As we all know, the Catholic Church has held itself out for almost two millennia as the authority par excellence on the soul and matters pertaining thereto. And it has a long-established “psychology,” largely adapted – through such church fathers as Origen and Clement of Alexandria, Ambrose and Augustine, and pseudo-Dionysius the Areopagite – from Platonism.

But while the “psychological consultation and testing” now being proposed, and the “mandatory psychological evaluations” already being practiced aren’t specified, it does sound rather like the church is now conceding that the modern materialistic-mechanistic psychiatric/psychological establishment is a better evaluator than it is of men’s souls. (Not women’s, because of course the Vatican still refuses to countenance the ordination of women.)

The Catholic Church has, for about a century now, been relatively accommodating toward science, unlike the more fundamentalist sects that, for example, deny the reality of the evolution of species by natural selection. Some of that may be a result of lingering embarrassment over its despicable treatment of Galileo and Giordano Bruno and so on. But this latest concession may be going too far.

Psychology these days pretty much has discarded the psyche. In fact, many practitioners have dropped that term and prefer to be called behaviorists. The consensus (leaving out Jungians, who are widely derided as “mystical”) seems to be that the mind is nothing but a sort of secretion of the brain, and any abnormal behaviors – the “disorders” that seem so numerous these days – can easily be fixed through chemical modification. So “psychological evaluation” consists basically of seeing which set of symptoms in the Diagnostic and Statistical Manual a person matches, and treatment consists of selecting the right medication to “control” it – because no “cure” is possible.

Now, I’m not suggesting that the church shouldn’t do something to prevent pedophiles from becoming priests. I’m just saying there may be better ways to solve this problem. One rather obvious example: Until about the 12th century, priests were allowed to be married and have families; it was only with the reform movement led by Bernard of Clairvaux and others that a monastic-type celibacy was universally prescribed for parish priests. Other religions allow, and even encourage, their clergy to marry, and don’t seem to have such widespread problems with sexual misconduct.

There’s also a very long-standing system of what one might call “vetting” that might be more harmonious with the church’s mission as a spiritual organization. This system was practiced in the Greek philosophical schools and the early Christian monasteries, and it continues to be practiced today in Eastern Orthodox and Buddhist monasticism, and the Sufi schools.
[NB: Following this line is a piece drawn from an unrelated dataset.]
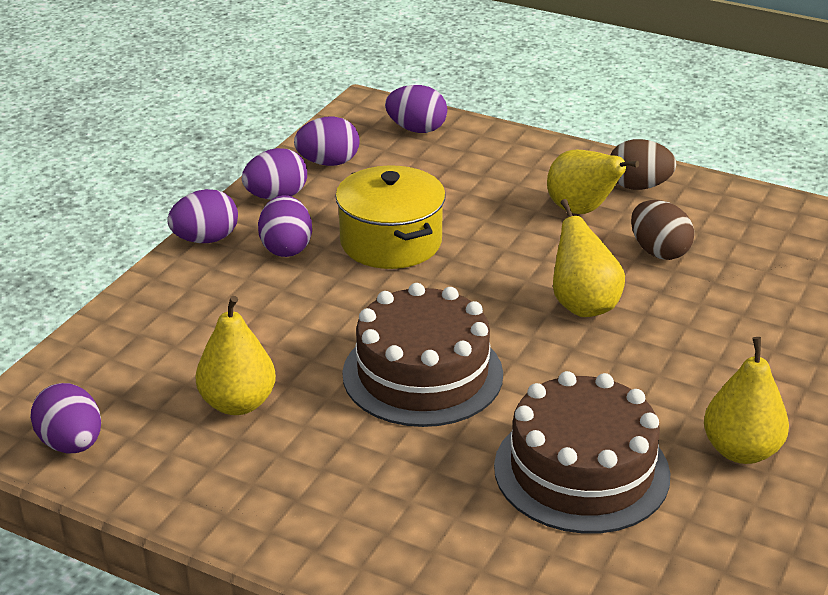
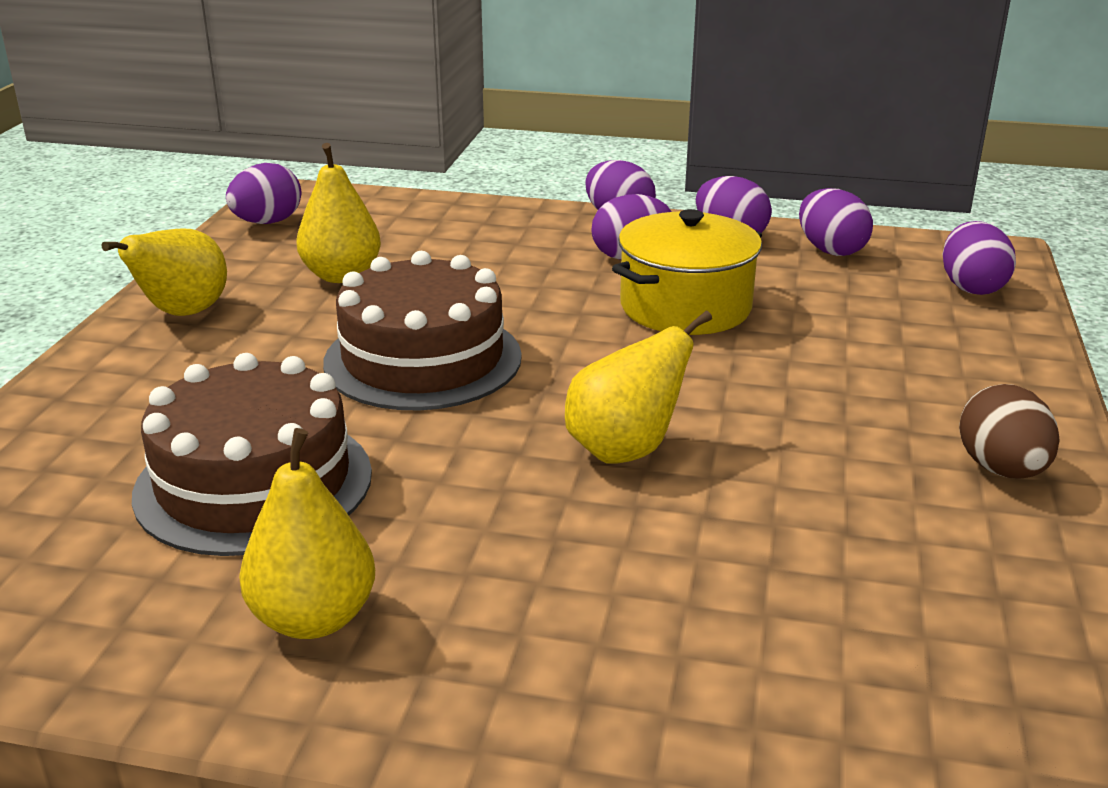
camera: 75 degrees right, 5 degrees down
(582, 210) = (878, 426): yellow pear -> yellow pear (183, 313)
(658, 252) = (816, 504): brown egg -> none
In all these traditions, students or aspirants or candidates for initiation or whatever must undergo a lengthy period of what one might call “spiritual apprenticeship” under the watchful eyes of a community of aspirants who are undertaking the same struggle. The emphasis from the outset is on ethics: the cultivation of virtue and the eradication of vice; only when the school’s leaders are satisfied with the genuineness of the aspirant’s progress is he or she led to the next level of practice.

While there are still some vestiges of this tradition in Catholic monasticism (reflected to a degree in the works of Thomas Merton), the church doesn't especially encourage either its clergy or its laity to undertake this sort of inner conquest of the Self. Instead, like other Christian sects, it turns its energies, and those of its members, toward worldly affairs and outer victories.

Viewed that way, this announcement about psychological testing makes perfect sense: In a world obsessed with appearances, it gives the appearance that the church is doing something decisive about a festering problem. But from another perspective, one might conclude that the church itself is failing a test and paying the price for neglecting its own soul.